Starring Leonardo DiCaprio, Tom Hardy and Domnhall Gleason

Directed by Alejandro González Iñárritu

R

 

Had a tough week? Well, chances are your tales of woe won’t stack up very high against Hugh Glass, the 19th century American frontiersman portrayed by Leo DiCaprio in The Reverent. In the course of this rip-roaring winter wilderness tale, Glass is mauled by a grizzly bear, buried alive, attacked by Indians, swept into the rapids of a freezing river and chased—atop his galloping horse—off a high cliff.

 

“I ain’t afraid to die anymore,” he says at one point. “I done it already.”

 

Glass eats birds, raw fish, bison guts and moose marrow, and de-bowels an animal carcass to crawl inside, naked, for a cold night’s sleep.

 

DiCaprio’s already received a 2016 Golden Globe award and a Critics’ Choice prize for his visceral, punishingly physical performance, and The Revenant took other top Golden Globes for its director, Alejandro González Iñárritu, and for best motion picture drama. Now it’s headed for the Oscars in late February, and buzz is building about how this year and this movie could be the one to finally net Leo his first Academy Award.

** EXERCISE REQUIREMENTS **
1. Using the review, decide whether each statement agrees with it: (a) Glass is mauled by a grizzly bear. (b) DiCaprio had already won an Academy Award. (c) The Revenant won a Golden Globe for best motion picture drama. For each, answer yes or no and quote the deciding words.
2. According to the review, what does Glass crawl inside to sleep through a cold night?
3. Translate this sentence from the review into Spanish: "Glass eats birds, raw fish, bison guts and moose marrow, and de-bowels an animal carcass to crawl inside, naked, for a cold night's sleep."

** INFORMATION GIVEN **
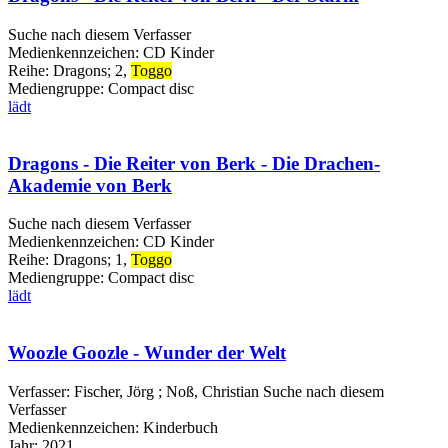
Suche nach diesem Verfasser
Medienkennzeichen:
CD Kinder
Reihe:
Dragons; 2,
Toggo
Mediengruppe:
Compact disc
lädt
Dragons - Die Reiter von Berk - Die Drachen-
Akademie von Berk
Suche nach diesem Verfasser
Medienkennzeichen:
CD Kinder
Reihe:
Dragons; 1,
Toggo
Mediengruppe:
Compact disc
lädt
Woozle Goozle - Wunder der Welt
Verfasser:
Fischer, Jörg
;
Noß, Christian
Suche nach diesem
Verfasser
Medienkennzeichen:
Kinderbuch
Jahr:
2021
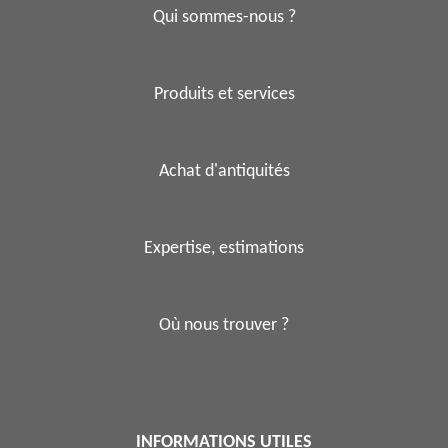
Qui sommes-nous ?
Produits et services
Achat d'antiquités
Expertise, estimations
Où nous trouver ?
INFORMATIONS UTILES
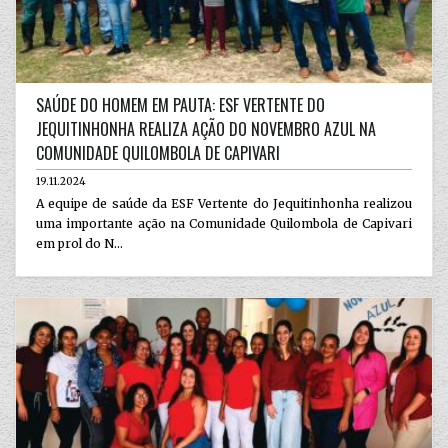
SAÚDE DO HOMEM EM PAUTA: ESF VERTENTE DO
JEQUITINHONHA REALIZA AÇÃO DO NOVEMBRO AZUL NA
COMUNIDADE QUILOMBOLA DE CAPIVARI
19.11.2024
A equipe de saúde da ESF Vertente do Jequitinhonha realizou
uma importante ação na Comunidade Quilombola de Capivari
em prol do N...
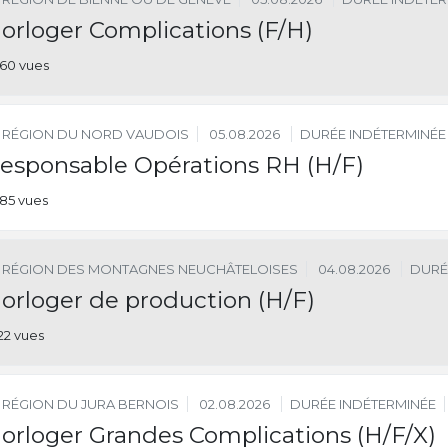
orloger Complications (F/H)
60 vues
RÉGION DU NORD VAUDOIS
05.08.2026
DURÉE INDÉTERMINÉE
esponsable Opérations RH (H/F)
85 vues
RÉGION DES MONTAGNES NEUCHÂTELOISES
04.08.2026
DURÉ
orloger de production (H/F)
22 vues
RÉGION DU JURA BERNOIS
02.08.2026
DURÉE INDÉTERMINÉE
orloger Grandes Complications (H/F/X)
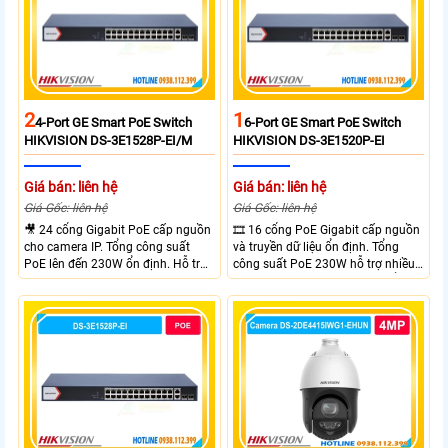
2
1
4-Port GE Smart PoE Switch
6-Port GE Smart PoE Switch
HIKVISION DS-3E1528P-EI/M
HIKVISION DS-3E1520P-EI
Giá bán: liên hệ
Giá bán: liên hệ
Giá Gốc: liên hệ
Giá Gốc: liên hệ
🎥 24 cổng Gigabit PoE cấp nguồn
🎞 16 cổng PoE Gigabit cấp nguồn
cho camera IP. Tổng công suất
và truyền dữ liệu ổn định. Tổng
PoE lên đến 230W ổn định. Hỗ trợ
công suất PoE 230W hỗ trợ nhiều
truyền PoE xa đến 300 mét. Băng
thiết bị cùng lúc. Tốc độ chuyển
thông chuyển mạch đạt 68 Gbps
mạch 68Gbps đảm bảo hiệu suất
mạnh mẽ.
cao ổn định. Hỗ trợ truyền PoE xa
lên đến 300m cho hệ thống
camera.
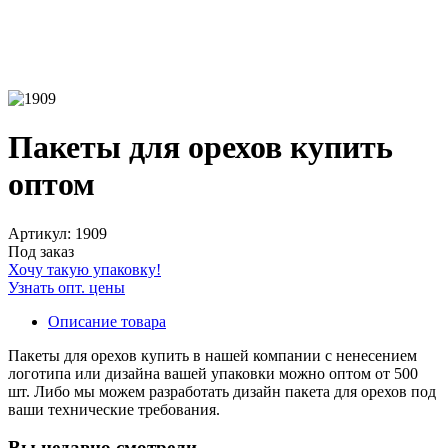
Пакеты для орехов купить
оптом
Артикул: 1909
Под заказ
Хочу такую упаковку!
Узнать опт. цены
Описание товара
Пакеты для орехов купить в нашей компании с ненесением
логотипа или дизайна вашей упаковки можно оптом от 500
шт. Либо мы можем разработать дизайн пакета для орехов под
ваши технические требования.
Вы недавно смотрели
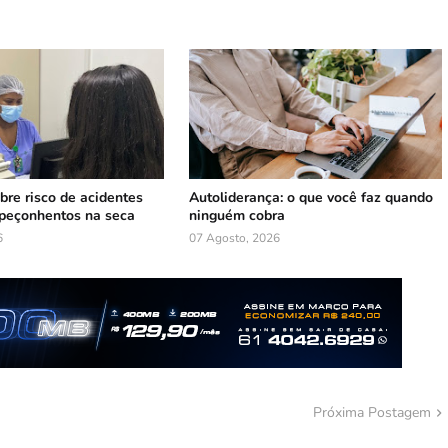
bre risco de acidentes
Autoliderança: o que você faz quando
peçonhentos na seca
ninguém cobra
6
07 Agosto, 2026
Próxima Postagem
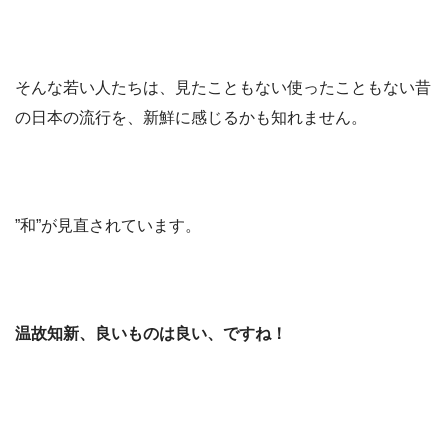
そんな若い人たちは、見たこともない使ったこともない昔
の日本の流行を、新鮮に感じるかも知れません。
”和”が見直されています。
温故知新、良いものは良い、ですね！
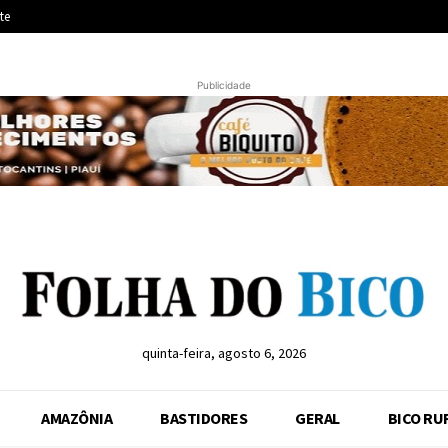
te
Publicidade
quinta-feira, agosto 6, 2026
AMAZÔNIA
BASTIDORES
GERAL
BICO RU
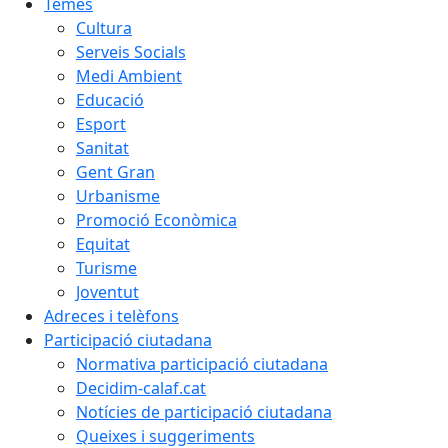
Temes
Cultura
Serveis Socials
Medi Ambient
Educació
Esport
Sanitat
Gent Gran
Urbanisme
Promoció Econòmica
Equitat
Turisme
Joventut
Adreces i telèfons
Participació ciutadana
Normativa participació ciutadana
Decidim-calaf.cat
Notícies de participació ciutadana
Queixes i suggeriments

** COMPLETED EXERCISE **
1.
(a) Yes: "Glass is mauled by a grizzly bear"
(b) No: "buzz is building about how this year and this movie could be the one to finally net Leo his first Academy Award"
(c) Yes: "The Revenant took other top Golden Globes for its director, Alejandro González Iñárritu, and for best motion picture drama"

2. An animal carcass that he has de-boweled.

3. Glass come aves, pescado crudo, tripas de bisonte y médula de alce, y destripa el cadáver de un animal para meterse dentro, desnudo, y dormir una noche fría.